▶ [TASK INSTRUCTIONS] Your reply should restate the lines from the top of the entries through the line containing "left front paw: (312, 506)" word for word, with no pictures.
-- RECORDS follows --
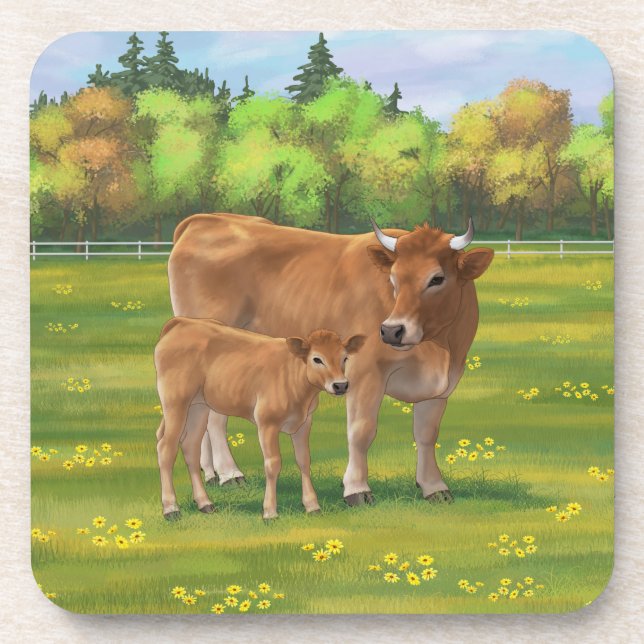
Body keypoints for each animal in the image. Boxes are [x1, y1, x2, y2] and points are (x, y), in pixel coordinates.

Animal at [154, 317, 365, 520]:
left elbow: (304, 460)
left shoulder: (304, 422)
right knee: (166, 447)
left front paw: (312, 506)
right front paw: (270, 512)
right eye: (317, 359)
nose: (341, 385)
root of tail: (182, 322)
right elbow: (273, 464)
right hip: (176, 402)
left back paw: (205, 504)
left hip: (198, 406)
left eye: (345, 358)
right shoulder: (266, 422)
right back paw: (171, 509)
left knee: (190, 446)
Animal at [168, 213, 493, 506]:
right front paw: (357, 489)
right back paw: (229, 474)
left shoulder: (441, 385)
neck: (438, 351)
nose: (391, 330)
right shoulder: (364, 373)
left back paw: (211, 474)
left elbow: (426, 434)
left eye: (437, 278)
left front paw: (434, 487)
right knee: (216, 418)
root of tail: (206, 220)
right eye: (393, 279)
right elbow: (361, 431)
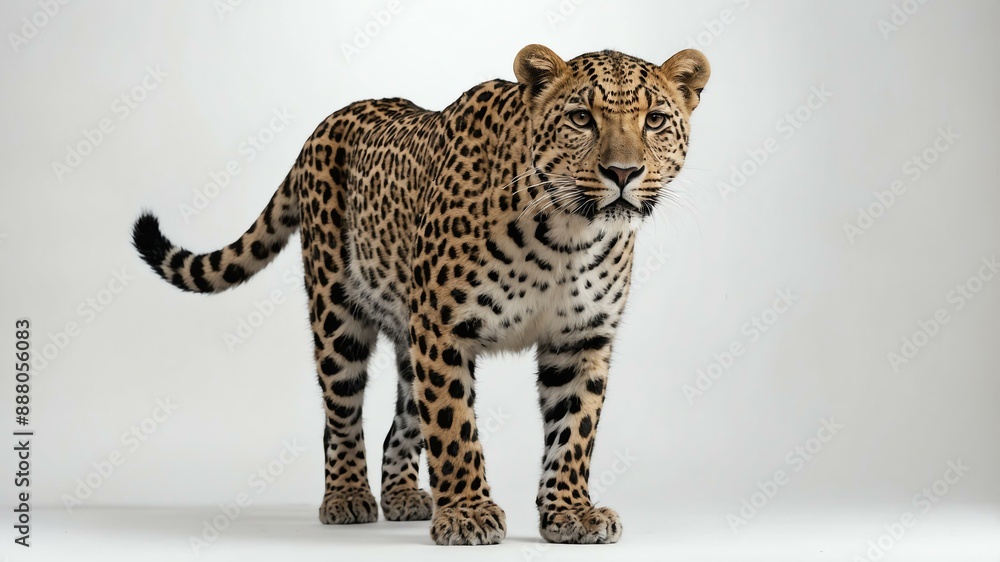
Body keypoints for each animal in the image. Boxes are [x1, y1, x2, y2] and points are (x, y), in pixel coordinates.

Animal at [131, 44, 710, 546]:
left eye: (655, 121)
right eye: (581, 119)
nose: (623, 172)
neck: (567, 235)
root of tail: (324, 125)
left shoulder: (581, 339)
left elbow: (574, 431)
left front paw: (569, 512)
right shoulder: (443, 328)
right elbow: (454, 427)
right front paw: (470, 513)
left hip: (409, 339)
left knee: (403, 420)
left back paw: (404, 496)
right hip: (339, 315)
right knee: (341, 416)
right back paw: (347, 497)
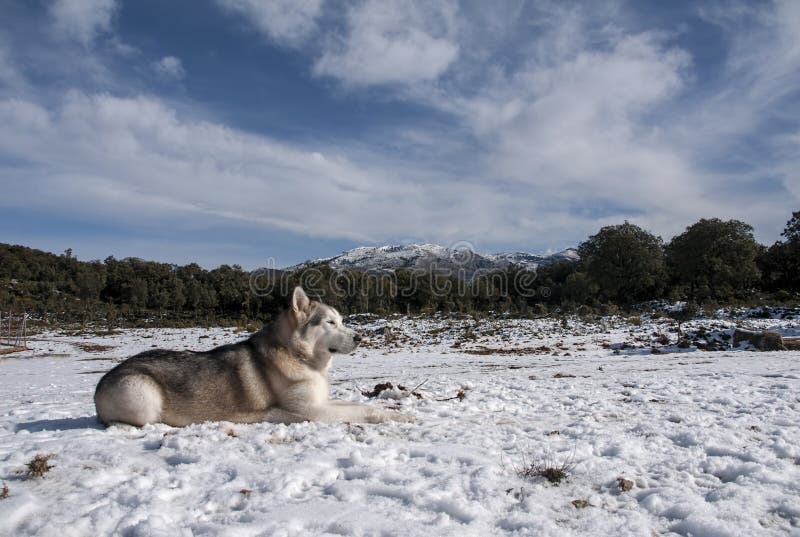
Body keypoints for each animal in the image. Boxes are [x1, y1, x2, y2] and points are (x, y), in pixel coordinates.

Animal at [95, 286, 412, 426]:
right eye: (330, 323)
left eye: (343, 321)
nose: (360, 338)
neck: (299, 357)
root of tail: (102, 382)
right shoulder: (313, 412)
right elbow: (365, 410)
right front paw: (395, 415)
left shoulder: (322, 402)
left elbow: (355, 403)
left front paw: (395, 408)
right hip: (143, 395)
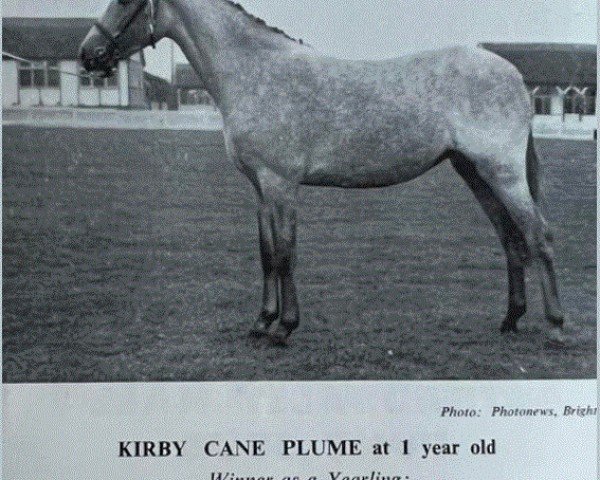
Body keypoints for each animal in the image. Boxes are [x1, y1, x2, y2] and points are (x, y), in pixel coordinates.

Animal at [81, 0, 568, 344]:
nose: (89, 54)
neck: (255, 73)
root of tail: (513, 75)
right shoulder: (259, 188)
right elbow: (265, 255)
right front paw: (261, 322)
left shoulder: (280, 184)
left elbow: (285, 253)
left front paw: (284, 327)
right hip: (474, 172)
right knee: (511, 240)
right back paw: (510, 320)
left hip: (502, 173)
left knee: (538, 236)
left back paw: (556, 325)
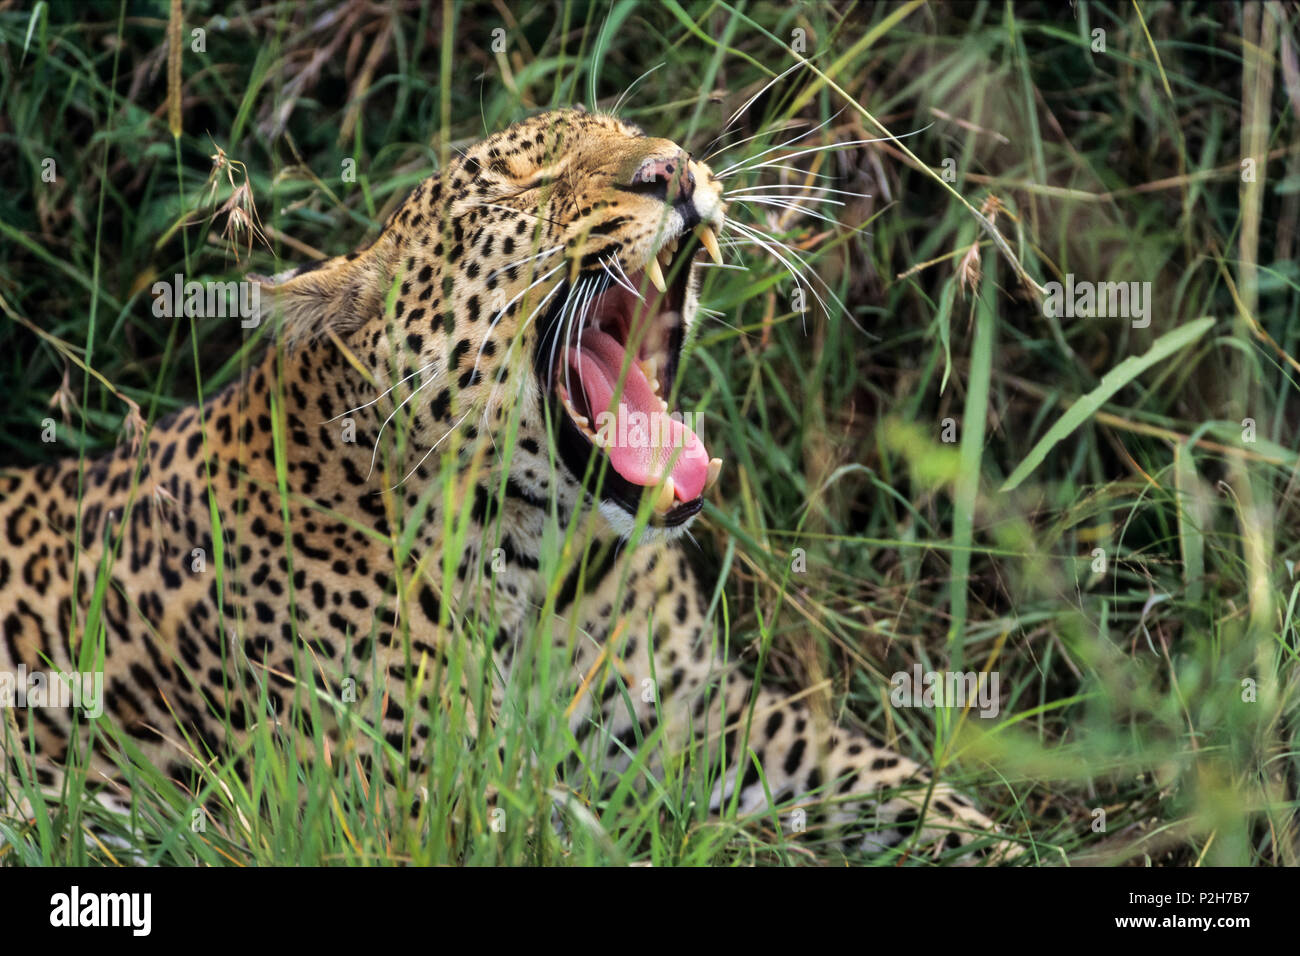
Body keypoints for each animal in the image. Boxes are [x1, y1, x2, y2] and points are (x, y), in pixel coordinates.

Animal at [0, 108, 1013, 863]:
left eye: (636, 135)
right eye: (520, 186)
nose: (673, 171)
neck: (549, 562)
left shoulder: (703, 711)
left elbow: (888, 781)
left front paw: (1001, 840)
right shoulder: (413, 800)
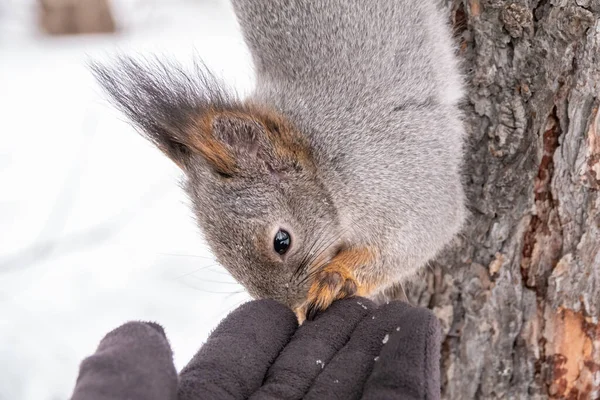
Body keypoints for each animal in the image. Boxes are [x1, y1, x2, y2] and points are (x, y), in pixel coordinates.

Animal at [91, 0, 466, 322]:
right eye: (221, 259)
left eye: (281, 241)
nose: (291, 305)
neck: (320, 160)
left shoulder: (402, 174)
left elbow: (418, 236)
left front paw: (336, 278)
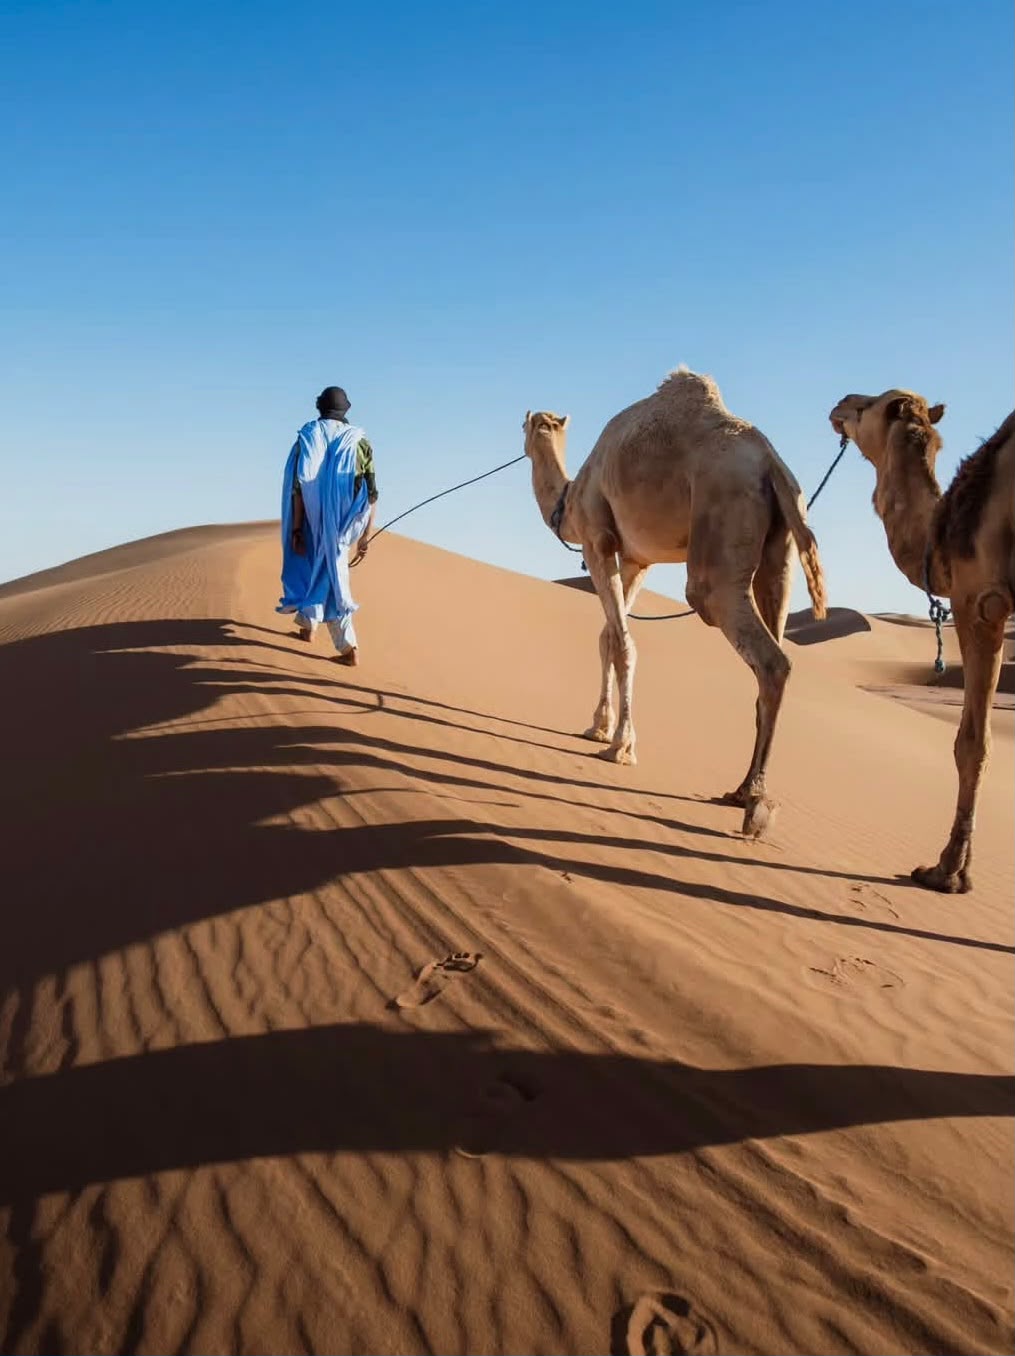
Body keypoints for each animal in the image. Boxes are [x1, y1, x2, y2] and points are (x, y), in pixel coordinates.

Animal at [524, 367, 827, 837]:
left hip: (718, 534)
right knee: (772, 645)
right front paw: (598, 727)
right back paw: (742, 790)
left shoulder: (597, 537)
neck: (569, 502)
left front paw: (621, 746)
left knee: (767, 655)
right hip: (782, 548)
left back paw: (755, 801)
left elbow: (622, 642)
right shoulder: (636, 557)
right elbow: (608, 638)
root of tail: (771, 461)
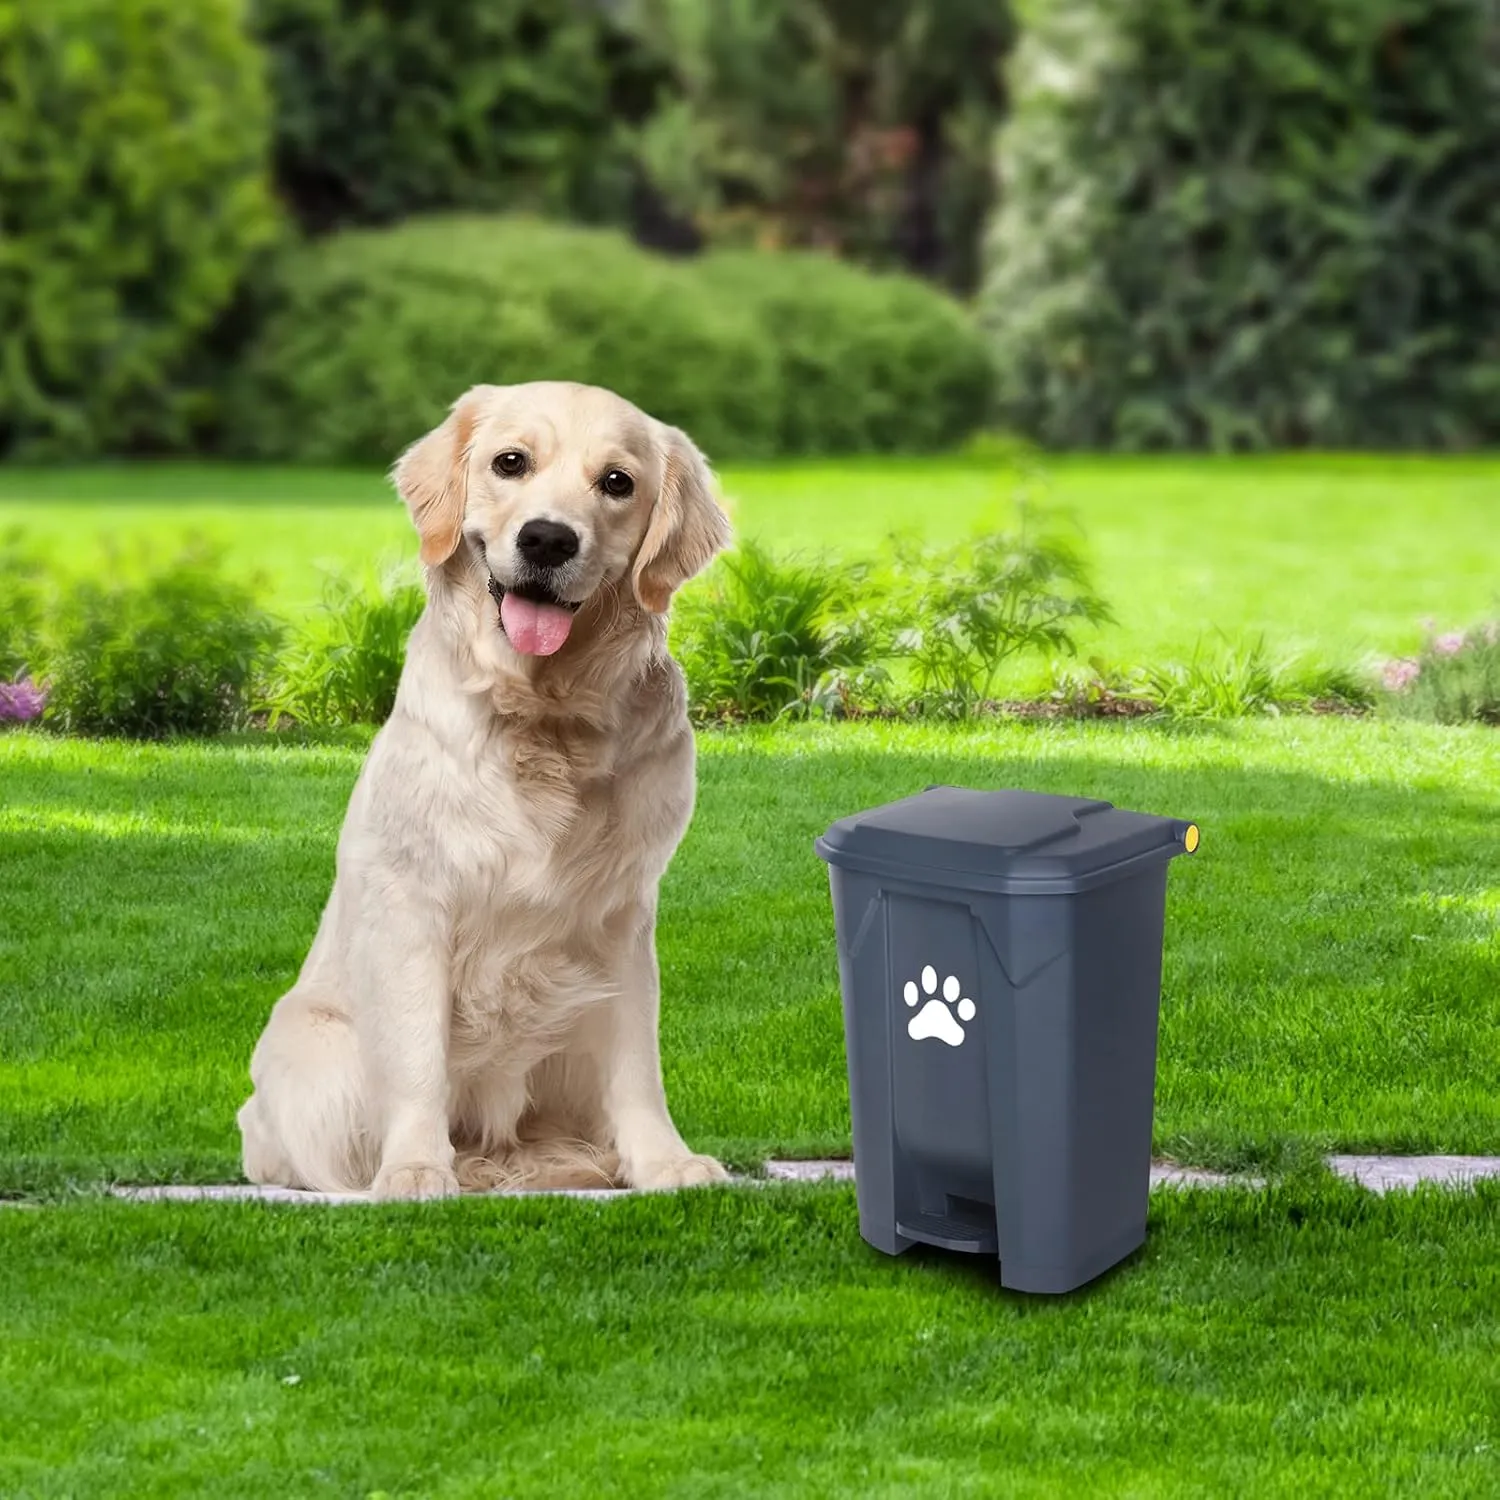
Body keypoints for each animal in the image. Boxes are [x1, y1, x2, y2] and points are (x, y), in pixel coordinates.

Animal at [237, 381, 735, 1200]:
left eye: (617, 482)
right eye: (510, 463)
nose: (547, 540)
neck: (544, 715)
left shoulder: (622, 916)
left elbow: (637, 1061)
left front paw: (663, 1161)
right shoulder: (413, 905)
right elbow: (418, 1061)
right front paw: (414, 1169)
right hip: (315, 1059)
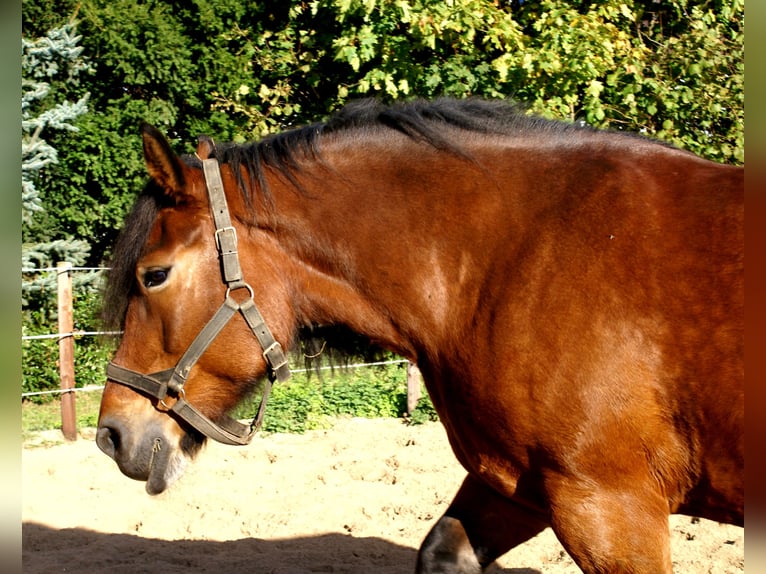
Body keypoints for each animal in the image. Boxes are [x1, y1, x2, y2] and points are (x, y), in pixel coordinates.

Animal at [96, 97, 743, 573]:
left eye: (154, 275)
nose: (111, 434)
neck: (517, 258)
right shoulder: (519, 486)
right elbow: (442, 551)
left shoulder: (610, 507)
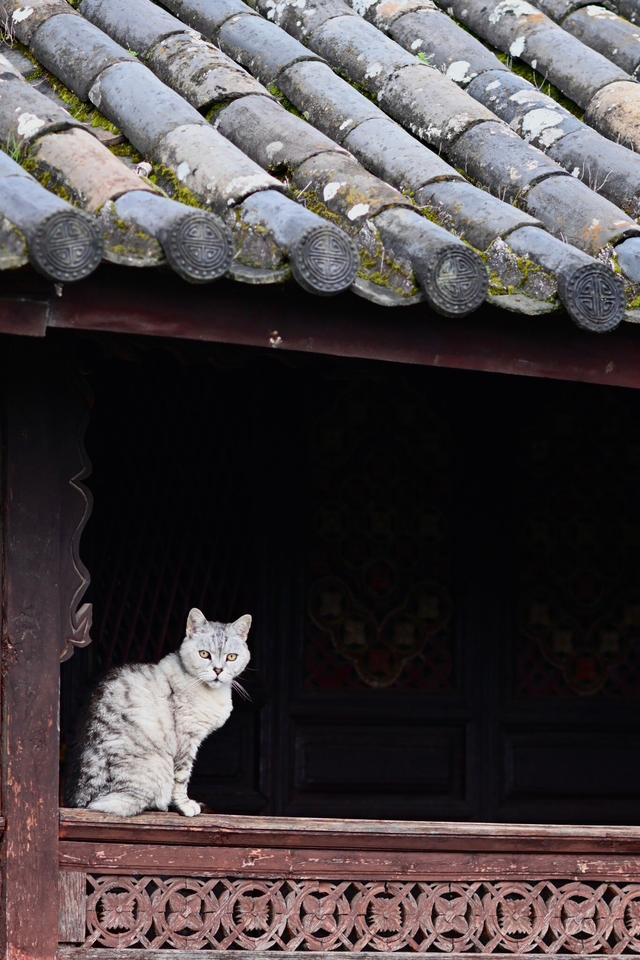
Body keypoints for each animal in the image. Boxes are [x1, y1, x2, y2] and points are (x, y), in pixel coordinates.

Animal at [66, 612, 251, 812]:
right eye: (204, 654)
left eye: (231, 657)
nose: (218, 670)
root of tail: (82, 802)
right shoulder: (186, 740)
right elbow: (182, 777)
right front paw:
-- RECORDS concluded --
▶ [YOUR RESPONSE]
Body keypoints for each animal in the image. Boxes are [x1, y1, x2, y2] and points are (x, y), in pixel coordinates.

Animal at [154, 317, 365, 520]:
left elbow: (304, 460)
left shoulder: (304, 422)
right knee: (166, 447)
left front paw: (312, 506)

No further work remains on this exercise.